Honestly solid arguments. I’m not big into eSports but I do watch HCS and I have to agree entirely.

Part of the solution I think is to use the events as more of a community thing. Plenty of folk would watch just for that and more may stick around for the matches

These are some great points you make. I do agree that the casters are probably one of the most important parts of any esports event because that is the thing that viewers will interact and hear the most during a tournament. Having casters that are knowledgeable and passionate about the game they are casting will go a long way to making an event much more enjoyable. I also think that it will come down to what kind of game Halo Infinite turns out to be. One of the issues I have with Overwatch League, for example, is that too often the game can look like a giant cluster for about 15-20 seconds when there is a team fight and then suddenly one team is dead. For players that understand the game of Overwatch and what every hero does, it’s very exciting and you don’t really have an issue with watching the game. But for a casual viewer or someone who doesn’t play Overwatch, the game just looks like a bunch of gunshots and flashing lights until everyone is dead. I don’t think Halo will run into this issue because inherently it is a more streamlined game, but there are still nuances and strategies to the game. Halo is also a slower game than many other shooters out today, which does lead to more downtime during games than maybe other fps games would have. I think if casters do a great job of delving into not just what is happening during a game, but why it is happening and the strategy and thought process of players as they are playing, then it would be a great draw not just for the esports scene, but for the game itself.

> 2533274866022405;3:
> These are some great points you make. I do agree that the casters are probably one of the most important parts of any esports event because that is the thing that viewers will interact and hear the most during a tournament. Having casters that are knowledgeable and passionate about the game they are casting will go a long way to making an event much more enjoyable. I also think that it will come down to what kind of game Halo Infinite turns out to be.
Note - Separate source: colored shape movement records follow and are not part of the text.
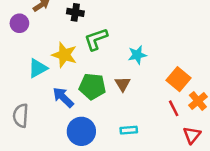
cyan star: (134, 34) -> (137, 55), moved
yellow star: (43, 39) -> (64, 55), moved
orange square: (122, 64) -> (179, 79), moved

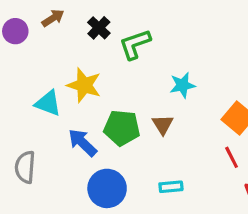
black cross: (75, 12) -> (99, 28), turned 35
purple circle: (19, 23) -> (15, 31), moved
green L-shape: (96, 39) -> (135, 44), moved
cyan triangle: (38, 68) -> (48, 103), turned 50

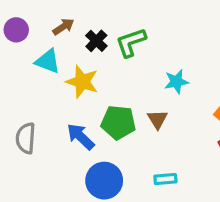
brown arrow: (53, 18) -> (63, 27), moved
black cross: (99, 28) -> (96, 41), moved
cyan triangle: (48, 103) -> (48, 61), moved
gray semicircle: (25, 167) -> (26, 138), moved

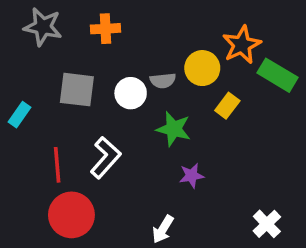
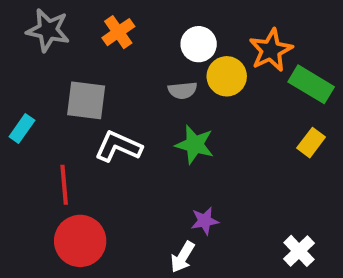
orange cross: (106, 29) -> (118, 32), turned -32
white circle: (131, 93) -> (199, 44), moved
yellow rectangle: (227, 106) -> (311, 143), moved
white L-shape: (106, 158) -> (118, 147), moved, turned -108
purple star: (192, 176) -> (205, 221), moved

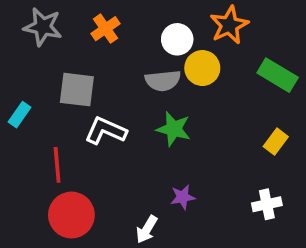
orange star: (271, 50) -> (229, 25), moved
gray semicircle: (183, 90) -> (163, 81), size x1.4
yellow rectangle: (311, 143) -> (276, 142), moved
white cross: (299, 251) -> (267, 204), moved, turned 32
white arrow: (183, 257) -> (147, 229), moved

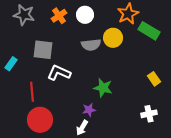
white circle: (177, 39) -> (85, 15), moved
green rectangle: (278, 75) -> (149, 31), moved
green star: (174, 129) -> (103, 88), moved
yellow rectangle: (276, 142) -> (154, 79), turned -72
purple star: (183, 197) -> (89, 110), moved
One of the issues I have with Overwatch League, for example, is that too often the game can look like a giant cluster for about 15-20 seconds when there is a team fight and then suddenly one team is dead. For players that understand the game of Overwatch and what every hero does, it’s very exciting and you don’t really have an issue with watching the game. But for a casual viewer or someone who doesn’t play Overwatch, the game just looks like a bunch of gunshots and flashing lights until everyone is dead. I don’t think Halo will run into this issue because inherently it is a more streamlined game, but there are still nuances and strategies to the game. Halo is also a slower game than many other shooters out today, which does lead to more downtime during games than maybe other fps games would have. I think if casters do a great job of delving into not just what is happening during a game, but why it is happening and the strategy and thought process of players as they are playing, then it would be a great draw not just for the esports scene, but for the game itself.

Exactly. They shouldn’t just be telling us what’s happening like they’re writing the closed captions for the match. Dive into what’s happening. Talk about the play making and decision skills.

All we need is Chris Puckett.

> 2533274862038299;5:
> All we need is Chris Puckett.

There’s so much truth in these 6 words.